To aid researchers who have trouble affording the author charges, AAS is increasing its fee waiver budget 10-fold, says chief publishing officer Julie Steffen. The editor-in-chief of AAS journals, Ethan Vishniac, will have the discretion to cover some or all of the author fee based on financial need, though there is no option for a complete fee waiver for the rapid-communication Astrophysical Journal Letters. Vishniac says that the society’s evaluation for financial support will be separate from the scientific review of a paper. He adds that AAS is amenable to researchers who apply for a partial waiver because they had budgeted for the previous rates.

Many astronomers, including Jason Wright of the Pennsylvania State University, say they are happy to see their work and others’ freely available. Wright notes that his university’s library system doesn’t have access to Nature Astronomy, so he appreciates the free-to-read philosophy of the AAS journals.

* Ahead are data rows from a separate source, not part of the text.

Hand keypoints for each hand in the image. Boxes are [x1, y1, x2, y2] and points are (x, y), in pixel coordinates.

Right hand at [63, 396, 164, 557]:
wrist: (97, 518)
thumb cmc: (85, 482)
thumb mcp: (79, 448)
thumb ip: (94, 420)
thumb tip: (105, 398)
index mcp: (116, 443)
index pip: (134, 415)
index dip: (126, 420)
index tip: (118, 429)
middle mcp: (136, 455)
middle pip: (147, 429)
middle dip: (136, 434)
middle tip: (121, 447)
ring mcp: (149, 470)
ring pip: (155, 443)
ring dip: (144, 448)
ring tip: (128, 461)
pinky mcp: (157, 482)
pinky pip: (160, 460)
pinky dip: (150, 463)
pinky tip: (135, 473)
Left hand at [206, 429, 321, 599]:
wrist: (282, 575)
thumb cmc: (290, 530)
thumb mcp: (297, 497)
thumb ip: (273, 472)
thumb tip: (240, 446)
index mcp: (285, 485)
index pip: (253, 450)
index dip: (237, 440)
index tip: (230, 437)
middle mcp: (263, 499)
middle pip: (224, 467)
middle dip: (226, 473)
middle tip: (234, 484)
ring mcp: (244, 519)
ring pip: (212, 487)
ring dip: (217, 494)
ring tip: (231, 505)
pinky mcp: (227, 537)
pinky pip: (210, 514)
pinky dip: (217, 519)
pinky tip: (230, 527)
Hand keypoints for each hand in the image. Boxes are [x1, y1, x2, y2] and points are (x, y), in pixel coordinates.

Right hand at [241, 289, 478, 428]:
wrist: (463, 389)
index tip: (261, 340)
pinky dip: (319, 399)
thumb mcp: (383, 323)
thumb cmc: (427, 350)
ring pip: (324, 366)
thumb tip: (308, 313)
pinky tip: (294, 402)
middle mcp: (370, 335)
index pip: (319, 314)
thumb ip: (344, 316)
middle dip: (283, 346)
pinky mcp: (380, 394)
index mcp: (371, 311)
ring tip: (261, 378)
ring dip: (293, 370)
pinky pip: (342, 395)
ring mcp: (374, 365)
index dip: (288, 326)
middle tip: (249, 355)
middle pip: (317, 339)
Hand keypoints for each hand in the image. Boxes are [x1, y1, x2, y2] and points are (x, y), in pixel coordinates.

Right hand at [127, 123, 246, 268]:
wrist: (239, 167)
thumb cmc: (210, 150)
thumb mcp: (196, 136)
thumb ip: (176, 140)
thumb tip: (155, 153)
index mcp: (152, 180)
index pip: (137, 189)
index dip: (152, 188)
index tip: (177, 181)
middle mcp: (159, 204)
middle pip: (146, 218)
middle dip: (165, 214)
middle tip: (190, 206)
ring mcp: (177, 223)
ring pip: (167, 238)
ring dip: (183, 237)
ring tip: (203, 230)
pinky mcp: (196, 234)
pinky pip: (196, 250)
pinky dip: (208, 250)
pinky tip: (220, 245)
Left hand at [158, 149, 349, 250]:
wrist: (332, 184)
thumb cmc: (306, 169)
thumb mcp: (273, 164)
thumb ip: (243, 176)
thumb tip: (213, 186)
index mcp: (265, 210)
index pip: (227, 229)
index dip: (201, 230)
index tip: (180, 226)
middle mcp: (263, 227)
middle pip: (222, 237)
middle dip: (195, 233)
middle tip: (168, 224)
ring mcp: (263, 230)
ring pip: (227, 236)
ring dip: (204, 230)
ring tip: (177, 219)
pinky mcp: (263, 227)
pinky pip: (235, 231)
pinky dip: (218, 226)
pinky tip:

Other members of the astronomy community praise AAS’s embrace of OA but not its strategy of relying on the journals’ contributors to achieve it. With Plan S and other OA edicts hastening a paradigm shift in scientific publishing, AAS missed out on an opportunity to make the process even more equitable, says Uta Grothkopf, who heads the European Southern Observatory’s Library and Information Centre in Garching, Germany, and has advised and participated in an OA working group for Astronomy & Astrophysics. She says that although many astronomers in the US are accustomed to author charges and paying for them with grant money, that’s not the case for many of their peers in Europe and the rest of the world. “It might be easier for those users to adapt because they’re used to it,” she says. “But that doesn’t mean it’s good.”

Grothkopf says AAS could have pursued models such as Subscribe to Open (S2O), in which libraries pledge to continue paying a subscription fee and, in return, publishers make content fully OA. Several journals from the nonprofit publisher Annual Reviews have adopted the S2O funding scheme in a pilot program. Vishniac says that because AAS aims to break even in publishing each year, adopting S2O likely would force the society to revert to paywalls in the event of “even a small number” of library defections. The society explored other OA models, Vishniac adds, but decided that the author-supported approach would best sustain the scale of its publishing operation. And he says that AAS isn’t pressured to raise author fees because the society doesn’t use its publishing revenue to fund its other activities.

Among the few people outside AAS who learned the news in advance of the 1 September announcement, according to Steffen, were officials at NASA and NSF, which fund a large percentage of the journals’ US-based authors. The agencies were “extremely supportive,” she says, and indicated that the journals’ author fees would be allowable expenses for most grants.

Considering AAS’s complete jump to OA and its efforts to capitalize on its close connections to major funding agencies, other society publishers will be monitoring AAS’s progress, Cochran says. “As a publisher of society journals, I encourage experimentation that the rest of us can learn from.”

Editor’s note, 17 September: The article was updated to include Uta Grothkopf’s connection to Astronomy & Astrophysics.